This paper investigates the statistical optimality of estimators for the average treatment effect (ATE) and the average treatment effect on the treated (ATT) in causal inference, under a structure-free setting—where no parametric or smoothness assumptions are imposed on confounders or the propensity score, and only black-box nonparametric regression/classification oracles with prescribed estimation rates are assumed. Within this framework, we establish, for the first time, that doubly robust (DR) estimators achieve the minimax optimal convergence rate under weak regularity conditions, covering ATE, ATT, and their weighted variants. This result breaks from classical reliance on parametric-rate assumptions and rigorously affirms the theoretical reliability of DR methods in realistic, non-ideal settings. It provides the first structure-free optimality guarantee for widely adopted black-box-driven causal estimators.

Average treatment effect estimation is the most central problem in causal inference with application to numerous disciplines. While many estimation strategies have been proposed in the literature, the statistical optimality of these methods has still remained an open area of investigation, especially in regimes where these methods do not achieve parametric rates. In this paper, we adopt the recently introduced structure-agnostic framework of statistical lower bounds, which poses no structural properties on the nuisance functions other than access to black-box estimators that achieve some statistical estimation rate.
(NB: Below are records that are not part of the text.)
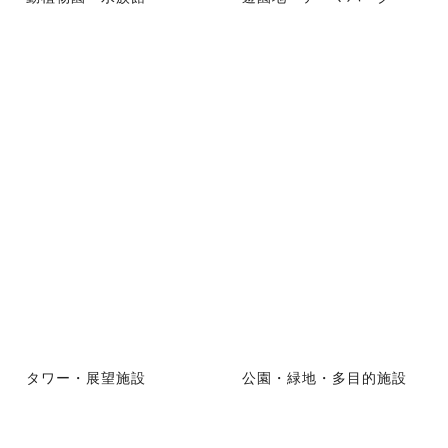
タワー・展望施設
公園・緑地・多目的施設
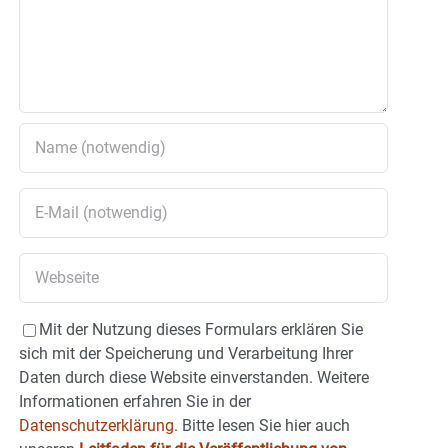
Mit der Nutzung dieses Formulars erklären Sie
sich mit der Speicherung und Verarbeitung Ihrer
Daten durch diese Website einverstanden. Weitere
Informationen erfahren Sie in der
Datenschutzerklärung.
Bitte lesen Sie hier auch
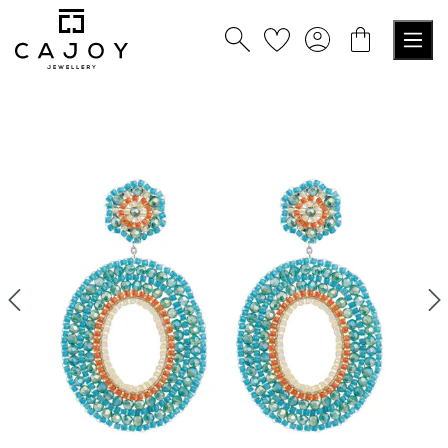
alt springen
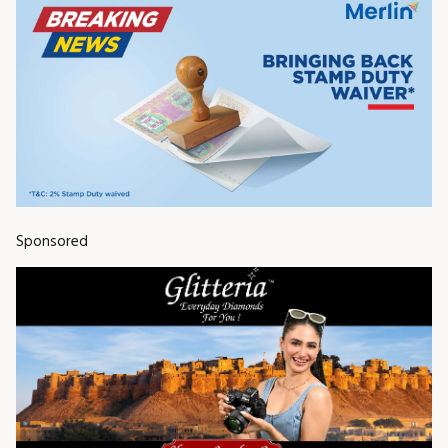
Sponsored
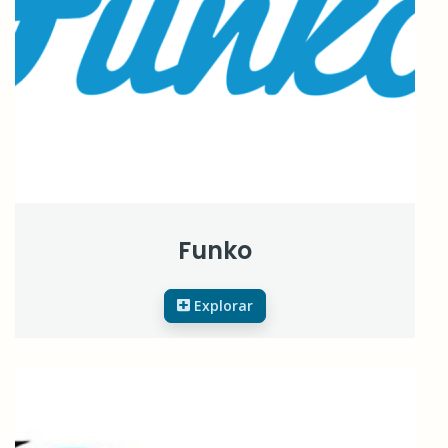
Funko
Explorar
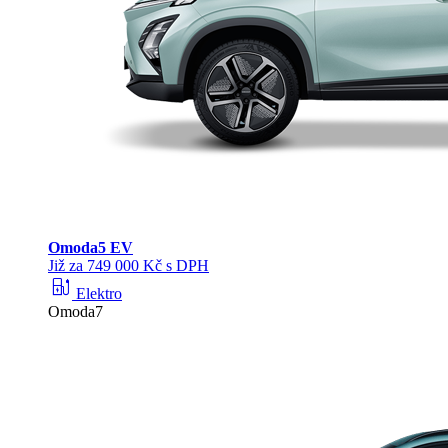
Omoda
5 EV
Již za 749 000 Kč s DPH
ev_station
Elektro
Omoda7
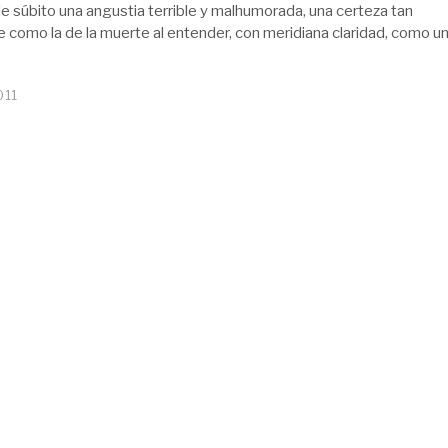
de súbito una angustia terrible y malhumorada, una certeza tan
e como la de la muerte al entender, con meridiana claridad, como u
011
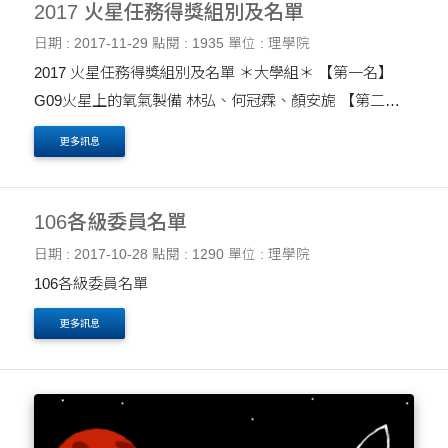
2017 火星任務得獎組別及名單
日期 : 2017-11-29
點閱 : 1935
單位 : 理學院
2017 火星任務得獎組別及名單 ＊大學組＊ 【第一名】
G09火星上的氧氣製備 林弘、何冠霖、顏安旎 【第二
名】G08利用燃料電池使火星車永續發電 梁珮欣、貝佳
更多訊息
妮、莊佳瀅 【第三名】G03就地取材製造氧氣 ....
106各級委員名單
日期 : 2017-10-28
點閱 : 1290
單位 : 理學院
106各級委員名單
更多訊息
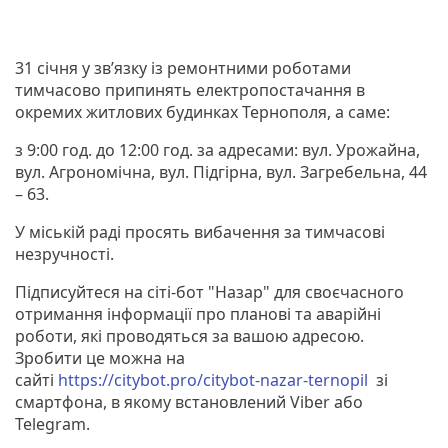
31 січня у зв’язку із ремонтними роботами
тимчасово припинять електропостачання в
окремих житлових будинках Тернополя, а саме:
з 9:00 год. до 12:00 год. за адресами: вул. Урожайна,
вул. Агрономічна, вул. Підгірна, вул. Загребельна, 44
– 63.
У міській раді просять вибачення за тимчасові
незручності.
Підписуйтеся на сіті-бот "Назар" для своєчасного
отримання інформації про планові та аварійні
роботи, які проводяться за вашою адресою.
Зробити це можна на
сайті
https://citybot.pro/citybot-nazar-ternopil
зі
смартфона, в якому встановлений Viber або
Telegram.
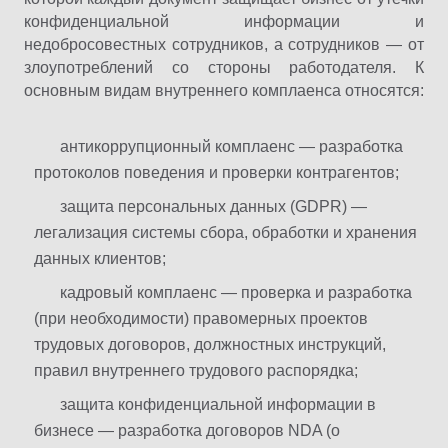
конфиденциальной информации и
недобросовестных сотрудников, а сотрудников — от
злоупотреблений со стороны работодателя. К
основным видам внутреннего комплаенса относятся:
антикоррупционный комплаенс — разработка
протоколов поведения и проверки контрагентов;
защита персональных данных (GDPR) —
легализация системы сбора, обработки и хранения
данных клиентов;
кадровый комплаенс — проверка и разработка
(при необходимости) правомерных проектов
трудовых договоров, должностных инструкций,
правил внутреннего трудового распорядка;
защита конфиденциальной информации в
бизнесе — разработка договоров NDA (о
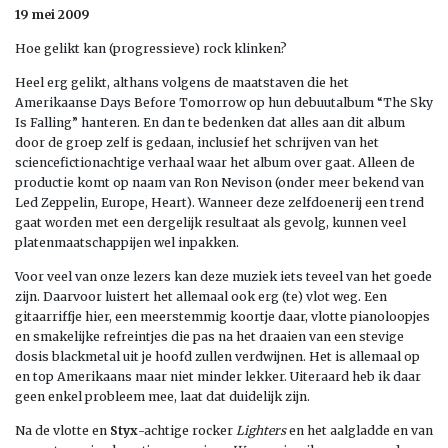
19 mei 2009
Hoe gelikt kan (progressieve) rock klinken?
Heel erg gelikt, althans volgens de maatstaven die het
Amerikaanse Days Before Tomorrow op hun debuutalbum “The Sky
Is Falling” hanteren. En dan te bedenken dat alles aan dit album
door de groep zelf is gedaan, inclusief het schrijven van het
sciencefictionachtige verhaal waar het album over gaat. Alleen de
productie komt op naam van Ron Nevison (onder meer bekend van
Led Zeppelin, Europe, Heart). Wanneer deze zelfdoenerij een trend
gaat worden met een dergelijk resultaat als gevolg, kunnen veel
platenmaatschappijen wel inpakken.
Voor veel van onze lezers kan deze muziek iets teveel van het goede
zijn. Daarvoor luistert het allemaal ook erg (te) vlot weg. Een
gitaarriffje hier, een meerstemmig koortje daar, vlotte pianoloopjes
en smakelijke refreintjes die pas na het draaien van een stevige
dosis blackmetal uit je hoofd zullen verdwijnen. Het is allemaal op
en top Amerikaans maar niet minder lekker. Uiteraard heb ik daar
geen enkel probleem mee, laat dat duidelijk zijn.
Na de vlotte en
Styx
-achtige rocker
Lighters
en het aalgladde en van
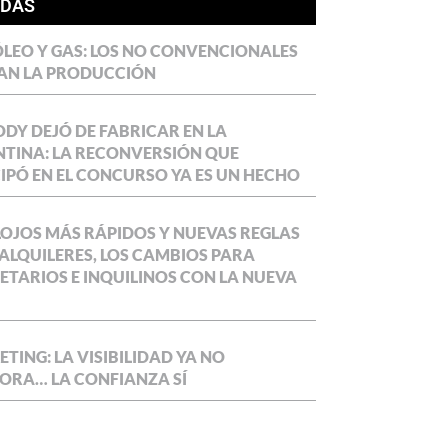
ÍDAS
LEO Y GAS: LOS NO CONVENCIONALES
AN LA PRODUCCIÓN
DY DEJÓ DE FABRICAR EN LA
TINA: LA RECONVERSIÓN QUE
IPÓ EN EL CONCURSO YA ES UN HECHO
OJOS MÁS RÁPIDOS Y NUEVAS REGLAS
ALQUILERES, LOS CAMBIOS PARA
ETARIOS E INQUILINOS CON LA NUEVA
TING: LA VISIBILIDAD YA NO
ORA… LA CONFIANZA SÍ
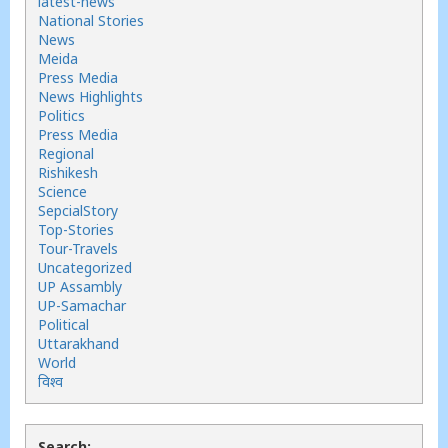
latest-news
National Stories
News
Meida
Press Media
News Highlights
Politics
Press Media
Regional
Rishikesh
Science
SepcialStory
Top-Stories
Tour-Travels
Uncategorized
UP Assambly
UP-Samachar
Political
Uttarakhand
World
विश्व
Search:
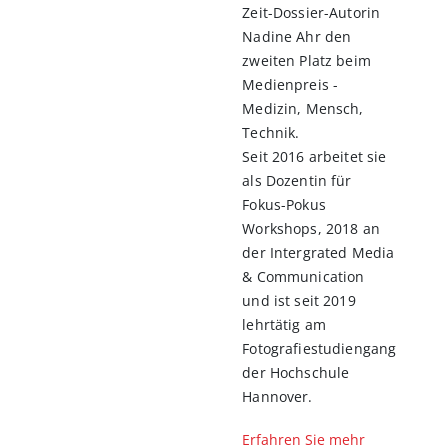
Zeit-Dossier-Autorin
Nadine Ahr den
zweiten Platz beim
Medienpreis -
Medizin, Mensch,
Technik.
Seit 2016 arbeitet sie
als Dozentin für
Fokus-Pokus
Workshops, 2018 an
der Intergrated Media
& Communication
und ist seit 2019
lehrtätig am
Fotografiestudiengang
der Hochschule
Hannover.
Erfahren Sie mehr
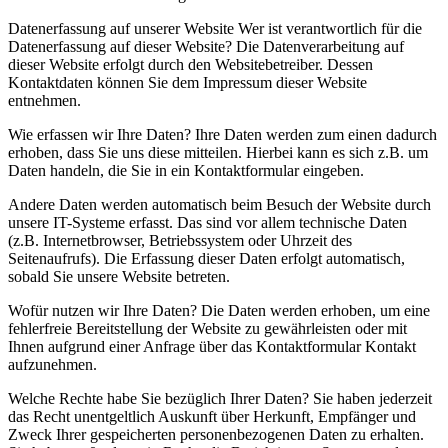
Datenerfassung auf unserer Website Wer ist verantwortlich für die
Datenerfassung auf dieser Website? Die Datenverarbeitung auf
dieser Website erfolgt durch den Websitebetreiber. Dessen
Kontaktdaten können Sie dem Impressum dieser Website
entnehmen.
Wie erfassen wir Ihre Daten? Ihre Daten werden zum einen dadurch
erhoben, dass Sie uns diese mitteilen. Hierbei kann es sich z.B. um
Daten handeln, die Sie in ein Kontaktformular eingeben.
Andere Daten werden automatisch beim Besuch der Website durch
unsere IT-Systeme erfasst. Das sind vor allem technische Daten
(z.B. Internetbrowser, Betriebssystem oder Uhrzeit des
Seitenaufrufs). Die Erfassung dieser Daten erfolgt automatisch,
sobald Sie unsere Website betreten.
Wofür nutzen wir Ihre Daten? Die Daten werden erhoben, um eine
fehlerfreie Bereitstellung der Website zu gewährleisten oder mit
Ihnen aufgrund einer Anfrage über das Kontaktformular Kontakt
aufzunehmen.
Welche Rechte habe Sie bezüglich Ihrer Daten? Sie haben jederzeit
das Recht unentgeltlich Auskunft über Herkunft, Empfänger und
Zweck Ihrer gespeicherten personenbezogenen Daten zu erhalten.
This framework is particularly appealing when one is only willing to consider estimation strategies that use non-parametric regression and classification oracles as black-box sub-processes. Within this framework, we prove the statistical optimality of the celebrated and widely used doubly robust estimators for both the Average Treatment Effect (ATE) and the Average Treatment Effect on the Treated (ATT), as well as weighted variants of the former, which arise in policy evaluation.